Zero 7 - In The Waiting Line




Heyecanlarımızı,hezeyanlarımızı anlamlandırma,irdeleme,özümseme ve uyumsama çabalarımızda şarkıların ve müziğin etkisini yadsıyamayız.Elimizin altında hangi duygusal durumda olursak olalım,o duruma karşılık gelecek bir şarkımız illa ki bulunmaktadır.İç ve dış dünyamızı dengeleyen öyle bir hale getirmişizdir ki bazı şarkıları, onlar olmadan bazı şeylerle yüzleşemez,bazı olaylarla baş edemez hale geliriz.Onlardan medet umarız.Bazı şarkıları hatta filmleri,nesneleri,kokuları bile "bazı" özel insanlara yükleriz ve onların değerini yüceltmiş oluruz ya, işte bu parça da benim o "yüceltmiş" olduklarımdan bir örnek.In the waiting line, Garden State adlı güzide filmin soundtrackinde bulunan benim için film kadar özel olan bir parça.Gerçekten kutluyorum kendilerini ve buradan da sevgilerimi iletiyorum kendilerine çünkü filmin sahnelerine cuk(!) diye oturan parçalar seçmişler.Gerek sözlerinden gerekse Sophie Barker'ın o güzel sesinden dolayı tadından yenmez bir parça..Bekleyelim,dinleyelim,sevelim..

Do you believe
In what you see
Motionless wheel
Nothing is real..

Akira Yamaoka - Promise



Akira Yamaoka,yaptığı çalışmalarla insanı kendisine hayran eden,Silent Hill serilerinin tüm parçalarını yapmış olan,aynı zamanda yapımcılık yapan,müzik alanında bence aşmış,'bir oyunun parçaları bu kadar mı güzel olur' dedirten japon abimizdir. Japonların ilginç bir müzik anlayışı olduğunu düşünmüşümdür hep. bu abi de bunu kanıtlayanlar arasındadır.

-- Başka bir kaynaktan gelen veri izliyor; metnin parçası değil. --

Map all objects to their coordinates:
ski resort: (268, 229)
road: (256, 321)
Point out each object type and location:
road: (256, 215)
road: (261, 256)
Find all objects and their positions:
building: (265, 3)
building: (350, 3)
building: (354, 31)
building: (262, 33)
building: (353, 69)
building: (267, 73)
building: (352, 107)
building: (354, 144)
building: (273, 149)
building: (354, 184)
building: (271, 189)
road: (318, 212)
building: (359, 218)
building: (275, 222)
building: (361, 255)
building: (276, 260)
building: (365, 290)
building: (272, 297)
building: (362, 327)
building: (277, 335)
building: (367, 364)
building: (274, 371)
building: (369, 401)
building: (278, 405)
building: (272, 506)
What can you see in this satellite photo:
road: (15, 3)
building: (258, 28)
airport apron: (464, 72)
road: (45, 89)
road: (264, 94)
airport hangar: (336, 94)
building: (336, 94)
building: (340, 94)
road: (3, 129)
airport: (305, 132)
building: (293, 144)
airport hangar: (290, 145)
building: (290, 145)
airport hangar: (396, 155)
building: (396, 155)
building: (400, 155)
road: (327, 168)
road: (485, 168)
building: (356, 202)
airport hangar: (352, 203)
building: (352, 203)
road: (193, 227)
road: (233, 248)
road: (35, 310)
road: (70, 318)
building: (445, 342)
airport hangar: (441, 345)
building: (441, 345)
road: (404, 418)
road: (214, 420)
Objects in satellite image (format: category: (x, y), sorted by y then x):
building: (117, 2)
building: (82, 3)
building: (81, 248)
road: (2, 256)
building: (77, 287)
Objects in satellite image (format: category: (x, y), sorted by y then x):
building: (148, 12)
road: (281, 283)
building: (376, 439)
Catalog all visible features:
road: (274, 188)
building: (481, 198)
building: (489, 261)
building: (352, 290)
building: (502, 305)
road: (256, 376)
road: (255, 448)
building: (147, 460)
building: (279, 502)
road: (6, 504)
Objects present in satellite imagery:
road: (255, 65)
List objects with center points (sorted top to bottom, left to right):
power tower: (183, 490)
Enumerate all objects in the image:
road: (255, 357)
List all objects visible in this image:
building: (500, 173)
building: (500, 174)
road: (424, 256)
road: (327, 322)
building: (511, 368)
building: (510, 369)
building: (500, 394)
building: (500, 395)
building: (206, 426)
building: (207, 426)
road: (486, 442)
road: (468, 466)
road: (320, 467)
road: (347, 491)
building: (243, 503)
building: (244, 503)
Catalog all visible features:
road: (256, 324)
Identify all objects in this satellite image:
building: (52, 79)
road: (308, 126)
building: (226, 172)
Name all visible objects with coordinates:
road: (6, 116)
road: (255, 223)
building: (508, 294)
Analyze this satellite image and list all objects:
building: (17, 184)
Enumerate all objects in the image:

Promise adlı eserini kardeşim oyun oynrken duymuş ve vurulmuştm.Bir oyunda böyle bir parça nasıl bulunur diye düşünüp dururken, oyunu azıcık izleyeyim dedim ve kesinlikle bu parçanın ve diğer parçaların o oyuna can verdiğini anladım.




Promise (reprise) daha sade,akıcı ve duygusaldır benim gözümde.Hayatımın filminin soundtrackinde yerini almıştır.

bi dipnot: parçaları paylaşırken hissettiklerimi yazma konusunda tereddütlerim oluyor. bu yüzden bana,paylaştığım parçalar hakkında hissettiklerimi yorum olarak yazmak daha mantıklı geliyor.
keyfini çıkartın efendim.

clint mansell -death is road to awe





şimdi nerden dinledim bu şarkıyı bilmiyorum ama muhtemelen kendini hatırlatma devrelerinden bir tanesine geldim. ıslak bir havlu sıkılırken nasıl farklı yönlerde kuvvetin etkisinde kaldığı için yamuluyorsa bu şarkı da bu hissi veriyor.zaten genel olarak ''sıkılmaya çalışılan ıslak havlu'' yerine kendimi koyduran parçalara aşığım.
neyse

clint mansell'dan bahsetmeme ne kadar gerek var bilemiyorum ama yoldan geçen vatandaşın ana haber bültenlerindeki acıklı haberlere fon müziği olması ile aşina olduğu ''requiem for a dream orchestral'' parçasını ve o albümü yapan kişidir. kendisi nazarımda ost ve score konusunda beğenmediğim herhangi bir çalışması olmaması nedeniyle gözbebeklerimdendir.
the fountain genel olarak garip bir film.seneler önce çekimine yeltenildi olmadı kadrosu değişti ve iyi ki değişti.kraliçemiz isabel'in fısıldayarak ''together we'll live forever'' deyişleri beynimde her daim yankı yapar.bunun haricinde galiba filmi tarifleyemem.
bu da filmin sonunda başlayan yükselen dağılan parçalanan sonra birleşen bir parça.tabi o huzura erdiğinde siz parçalanmış oluyorsunuz.ek olarak final sahnesini de ekliyorum ki hem spoiler olsun bana sinirlenin hem de bu parçanın hatta bu albümün filmle beraber altın oranı yakaladığını anlayın.tabi filmi birkere görmeniz kafi.sonrasında albümü her dinlediğinizde zaten sahneler aklınızda olacak.